▸ **EXERCISE INSTRUCTIONS**
Retype, with no pictures, each line from the one that holds "output [7:0] scan_code" through the last line of the entries below, both included.

Excerpts from a dataset:
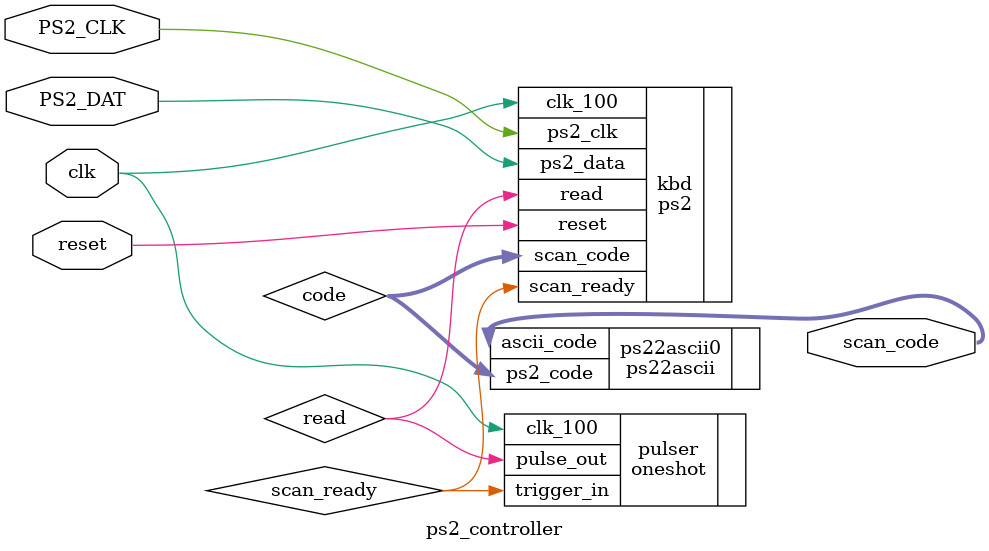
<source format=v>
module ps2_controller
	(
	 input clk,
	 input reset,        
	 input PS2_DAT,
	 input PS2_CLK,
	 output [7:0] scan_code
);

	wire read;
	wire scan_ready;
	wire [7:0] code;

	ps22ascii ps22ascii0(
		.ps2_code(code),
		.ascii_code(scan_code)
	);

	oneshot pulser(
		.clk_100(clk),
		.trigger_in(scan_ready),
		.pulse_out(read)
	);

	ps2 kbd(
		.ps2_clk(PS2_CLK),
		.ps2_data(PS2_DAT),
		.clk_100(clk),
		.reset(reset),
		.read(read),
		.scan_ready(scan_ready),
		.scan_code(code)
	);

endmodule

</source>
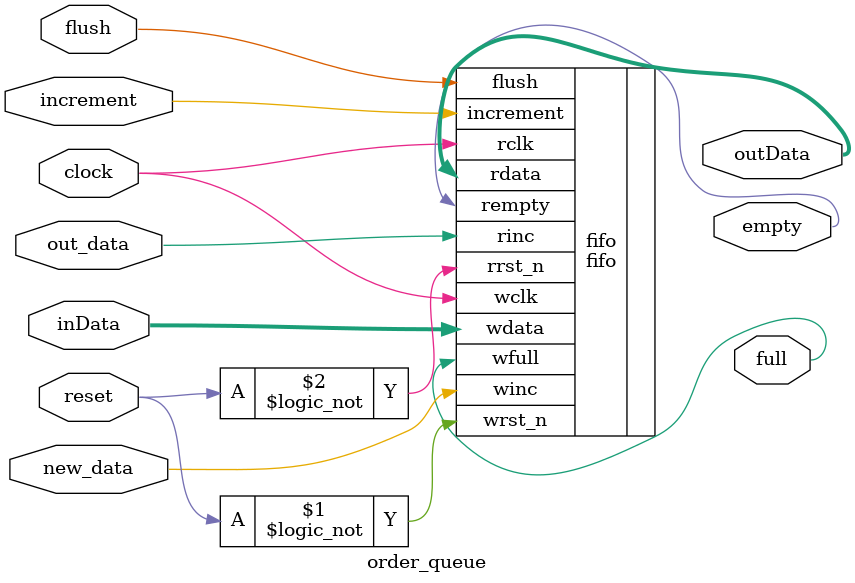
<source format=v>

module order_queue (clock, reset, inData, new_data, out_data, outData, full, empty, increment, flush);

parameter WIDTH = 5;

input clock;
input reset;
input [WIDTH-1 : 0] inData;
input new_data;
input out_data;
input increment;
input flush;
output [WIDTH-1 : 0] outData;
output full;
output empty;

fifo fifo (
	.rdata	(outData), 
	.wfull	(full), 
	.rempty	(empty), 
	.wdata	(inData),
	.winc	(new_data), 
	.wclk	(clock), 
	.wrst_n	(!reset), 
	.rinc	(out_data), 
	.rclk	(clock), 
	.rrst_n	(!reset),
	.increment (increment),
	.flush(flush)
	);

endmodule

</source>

▸ **RESPONSE AREA**
	 output [7:0] scan_code
);

	wire read;
	wire scan_ready;
	wire [7:0] code;

	ps22ascii ps22ascii0(
		.ps2_code(code),
		.ascii_code(scan_code)
	);

	oneshot pulser(
		.clk_100(clk),
		.trigger_in(scan_ready),
		.pulse_out(read)
	);

	ps2 kbd(
		.ps2_clk(PS2_CLK),
		.ps2_data(PS2_DAT),
		.clk_100(clk),
		.reset(reset),
		.read(read),
		.scan_ready(scan_ready),
		.scan_code(code)
	);

endmodule

</source>
<source format=v>

module order_queue (clock, reset, inData, new_data, out_data, outData, full, empty, increment, flush);

parameter WIDTH = 5;

input clock;
input reset;
input [WIDTH-1 : 0] inData;
input new_data;
input out_data;
input increment;
input flush;
output [WIDTH-1 : 0] outData;
output full;
output empty;

fifo fifo (
	.rdata	(outData), 
	.wfull	(full), 
	.rempty	(empty), 
	.wdata	(inData),
	.winc	(new_data), 
	.wclk	(clock), 
	.wrst_n	(!reset), 
	.rinc	(out_data), 
	.rclk	(clock), 
	.rrst_n	(!reset),
	.increment (increment),
	.flush(flush)
	);

endmodule

</source>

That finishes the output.